IV.       Alleged Statement by Plaintiff Does Not Constitute Fundamental Error

{25}     Finally, Defendant claims that Plaintiff’s counsel, during rebuttal closing argument, stated that a defense verdict would “take food out of the mouth of [Mr. Botkin’s] family[,]” which was a false and misleading statement that improperly raised a new claim of unjust enrichment. Defendant concedes that no objection was raised regarding this statement and asks this Court to review the statement for fundamental error.

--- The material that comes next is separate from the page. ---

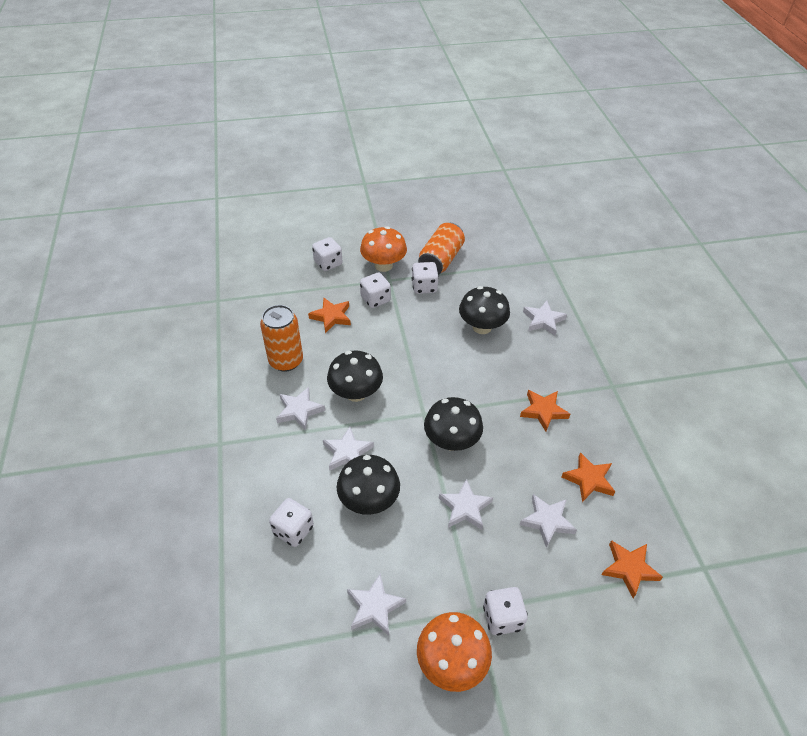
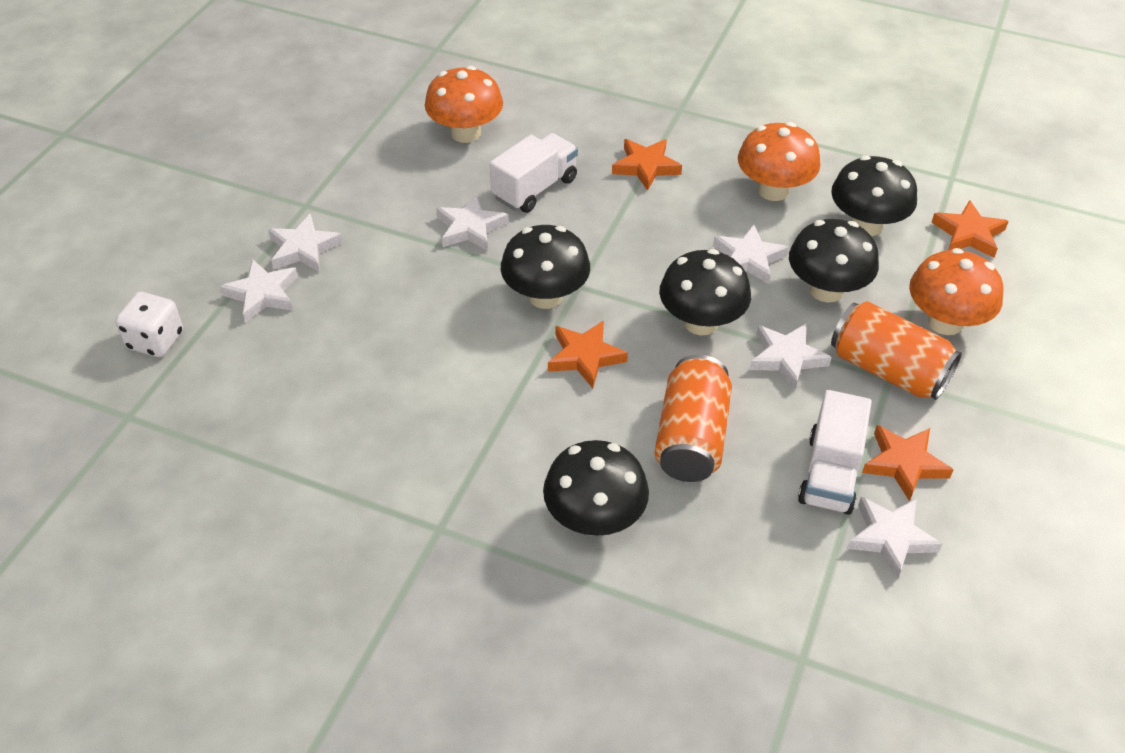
black mushroom: [327,350,383,402] [337,455,400,515] [424,397,483,451] [459,286,510,334] = 4 -> [501,225,590,309] [543,440,649,536] [659,249,751,335] [789,219,879,303] [831,155,917,236] = 5
orange mushroom: [360,226,407,272] [417,612,492,692] = 2 -> [425,66,503,143] [738,122,821,201] [909,248,1003,335] = 3
white dice: [269,498,314,547] [312,237,343,271] [360,273,391,308] [412,262,439,294] [483,587,528,635] = 5 -> [115,292,183,357] = 1
white truck: none = 0 -> [490,133,578,213] [798,390,872,515] = 2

{26}     Defendant, however, fails to provide a citation to the record to allow us to identify where Plaintiff made the alleged statement. “It is not our practice to rely on assertions of counsel unaccompanied by support in the record.” Chan v. Montoya, 2011-NMCA-072, ¶ 9, 150 N.M. 44, 256 P.3d 987 (internal quotation marks and citation omitted). Moreover, where a party fails to cite any portion of the record to support its factual allegations, the Court need not consider its argument on appeal. See Santa Fe Expl. Co. v. Oil Conservation Comm’n, 1992-NMSC-044, ¶ 11, 114 N.M. 103, 835 P.2d 819. Nonetheless, this Court reviewed Plaintiff’s closing arguments, and was unable to locate the alleged statement. Therefore, given that Defendant failed to provide evidence of the existence of such a statement, we decline to consider Defendant’s arguments on the issue further.

CONCLUSION

{27}     Based on the foregoing, we vacate the jury’s verdict and remand to the district court with instructions to vacate its previous judgment and enter a new judgment and decree of foreclosure for Plaintiff for $13,261.67, with tax and interest. We otherwise affirm.

{28}     IT IS SO ORDERED.

KRISTINA BOGARDUS, Judge

WE CONCUR:

J. MILES HANISEE, Chief Judge

JANE B. YOHALEM, Judge



[1]Defendant also argues that the district court erred by denying proposed jury instruction #28. However, Defendant’s proposed jury instruction #28 was accepted by the district court and read as jury instruction #9. Therefore, we analyze only proposed jury instruction #27.